About this task
In the forum discussion about laptop memory, when does the owner of the base M1 say slowdowns occur?

Source text
● ● ● ● ● ● ●
Just checking: are you saying that the M2 and M3 make 8GB/256GB viable, or that they were for the M1 Air too? Because I had an M1 Air with 8GB of RAM for a while, and that thing was painful. I haven't had to be careful about how many tabs I had open in a browser for a long time--but I also haven't had 8GB of RAM in a long time, either.
I’ve had my base M1 since a few months after launch, and the only slowdowns I’ve experienced are when I turn on low power mode. Even then, it’s more that apps are slow to launch, not that they’re unresponsive once open.
I generally have between 4-10 tabs at any given time; how many do you have?
I mean I haven't had it for a couple years because I swapped it for a M1 Max. But a lot more than that, just absentmindedly. Even when they unloaded over time.
Meanwhile, HP elitebook with current AMD chip, 2560xwhatever, 120Hz screen, 1TB of storage, 32GB of ram, both replaceable, 1200€. Comparable macs cost at least twice that, so color me highly unimpressed that twice the price gets you a nice machine.
● ● ● ● ● ● ●
Data excerpts:
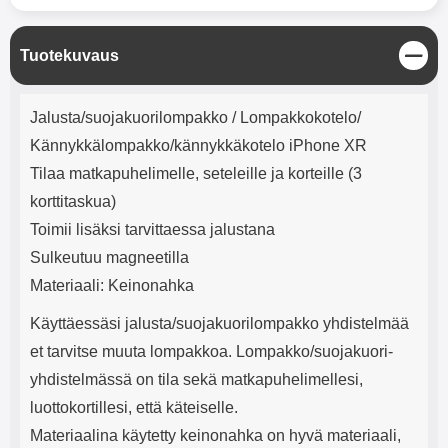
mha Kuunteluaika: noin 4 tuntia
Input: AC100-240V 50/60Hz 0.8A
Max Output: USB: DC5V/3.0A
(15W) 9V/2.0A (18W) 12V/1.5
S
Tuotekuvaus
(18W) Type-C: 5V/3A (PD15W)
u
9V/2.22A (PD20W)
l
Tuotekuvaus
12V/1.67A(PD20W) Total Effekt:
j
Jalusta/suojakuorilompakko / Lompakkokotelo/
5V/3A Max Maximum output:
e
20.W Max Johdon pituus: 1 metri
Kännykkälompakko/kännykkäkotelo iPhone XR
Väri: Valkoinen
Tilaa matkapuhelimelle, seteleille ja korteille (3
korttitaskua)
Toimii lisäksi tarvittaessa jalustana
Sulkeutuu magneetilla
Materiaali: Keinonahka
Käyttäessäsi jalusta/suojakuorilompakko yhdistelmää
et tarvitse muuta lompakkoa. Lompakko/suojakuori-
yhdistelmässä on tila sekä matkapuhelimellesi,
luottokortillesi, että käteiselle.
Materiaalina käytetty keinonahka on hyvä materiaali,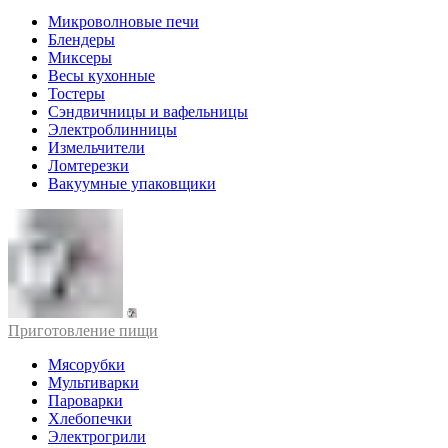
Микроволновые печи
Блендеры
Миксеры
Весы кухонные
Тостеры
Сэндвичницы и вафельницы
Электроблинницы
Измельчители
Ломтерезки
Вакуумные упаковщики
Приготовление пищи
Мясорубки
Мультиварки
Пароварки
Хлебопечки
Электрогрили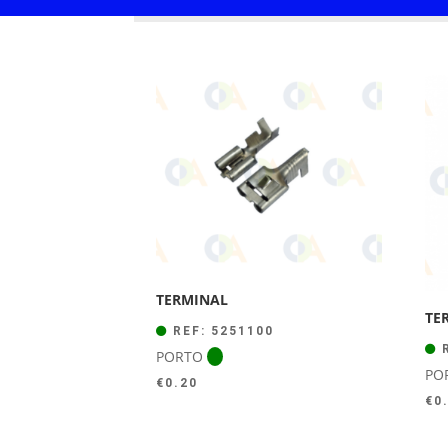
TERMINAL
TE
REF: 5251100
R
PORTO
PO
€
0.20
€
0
● ● ● ● ● ● ●
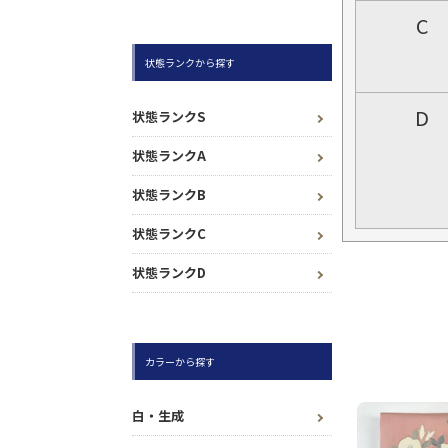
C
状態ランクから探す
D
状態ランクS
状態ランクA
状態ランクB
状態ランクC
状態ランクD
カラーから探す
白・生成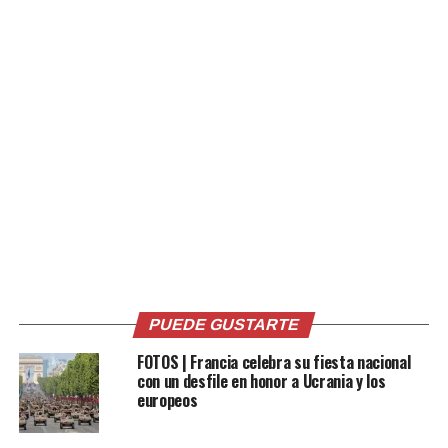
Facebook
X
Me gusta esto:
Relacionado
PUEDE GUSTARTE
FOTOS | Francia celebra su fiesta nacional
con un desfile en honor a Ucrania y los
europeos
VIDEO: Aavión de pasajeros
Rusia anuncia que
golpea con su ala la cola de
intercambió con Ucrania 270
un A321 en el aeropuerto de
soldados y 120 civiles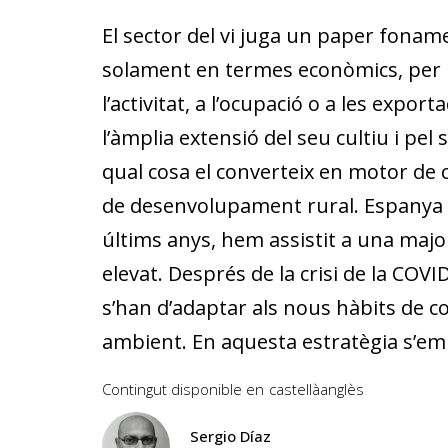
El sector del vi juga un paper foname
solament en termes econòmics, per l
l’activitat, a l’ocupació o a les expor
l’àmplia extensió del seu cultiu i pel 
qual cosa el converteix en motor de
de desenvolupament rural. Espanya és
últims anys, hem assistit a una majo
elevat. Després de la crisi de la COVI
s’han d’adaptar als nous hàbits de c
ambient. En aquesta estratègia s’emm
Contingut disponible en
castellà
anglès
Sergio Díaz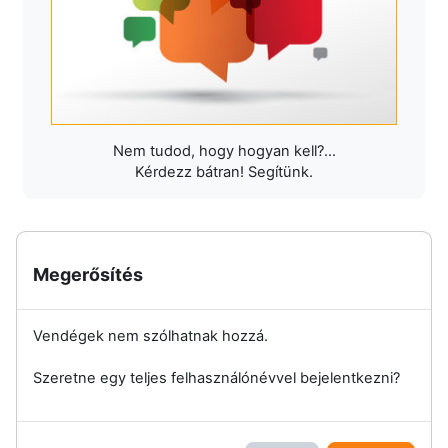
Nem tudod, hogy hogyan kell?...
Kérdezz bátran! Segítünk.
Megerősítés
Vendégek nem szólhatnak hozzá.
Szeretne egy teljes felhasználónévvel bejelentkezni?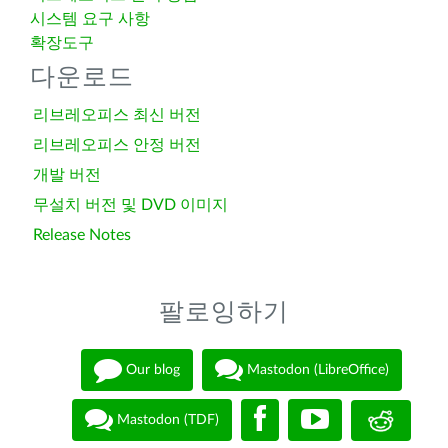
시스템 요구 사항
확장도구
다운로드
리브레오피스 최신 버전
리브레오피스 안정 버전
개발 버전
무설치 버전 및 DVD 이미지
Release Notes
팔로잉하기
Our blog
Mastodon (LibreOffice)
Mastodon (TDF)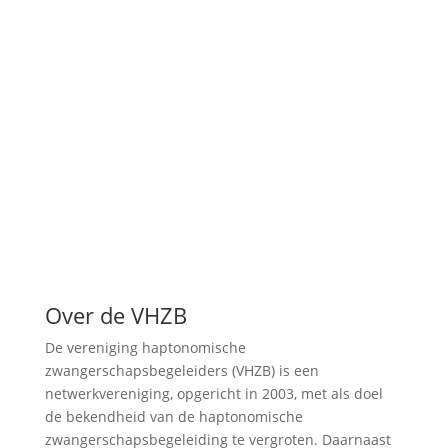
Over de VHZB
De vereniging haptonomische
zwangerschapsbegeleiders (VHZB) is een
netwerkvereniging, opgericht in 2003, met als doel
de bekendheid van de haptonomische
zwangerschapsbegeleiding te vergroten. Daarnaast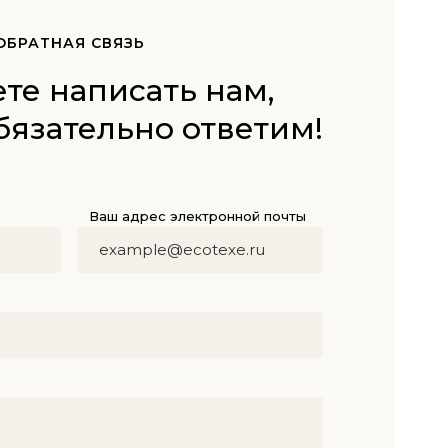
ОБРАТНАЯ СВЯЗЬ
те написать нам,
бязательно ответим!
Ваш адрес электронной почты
● ● ● ● ● ● ●
Written solution
Only when low power mode is turned on.